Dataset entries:
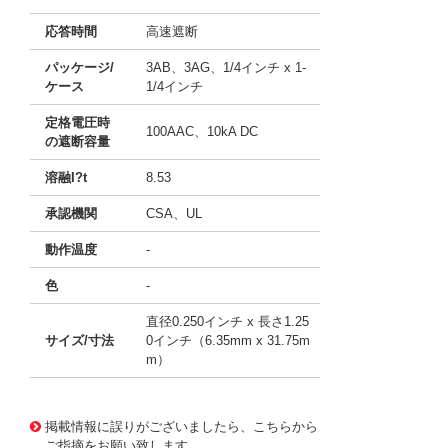
応答時間
高速遮断
パッケージ/
3AB、3AG、1/4インチ x 1-
ケース
1/4インチ
定格電圧時
100AAC、10kA DC
の遮断容量
溶融I?t
8.53
承認機関
CSA、UL
動作温度
-
色
-
直径0.250インチ x 長さ1.25
サイズ/寸法
0インチ（6.35mm x 31.75m
m）
11741620
!041! BK/ABC-2-1/2
掲載情報に誤りがございましたら、こちらから
ご指摘をお願い致します。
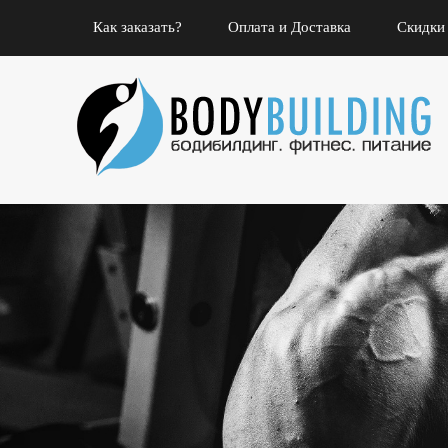
Как заказать?
Оплата и Доставка
Скидки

INSTRUCTIONS TO FOLLOW: Copy the records from their beginning up to and including the line with "ご指摘をお願い致します。", substituting "認証機関" for "承認機関" and keeping everything else unchanged. Leave the pictures out.

YOUR SOLUTION:
応答時間
高速遮断
パッケージ/
3AB、3AG、1/4インチ x 1-
ケース
1/4インチ
定格電圧時
100AAC、10kA DC
の遮断容量
溶融I?t
8.53
認証機関
CSA、UL
動作温度
-
色
-
直径0.250インチ x 長さ1.25
サイズ/寸法
0インチ（6.35mm x 31.75m
m）
11741620
!041! BK/ABC-2-1/2
掲載情報に誤りがございましたら、こちらから
ご指摘をお願い致します。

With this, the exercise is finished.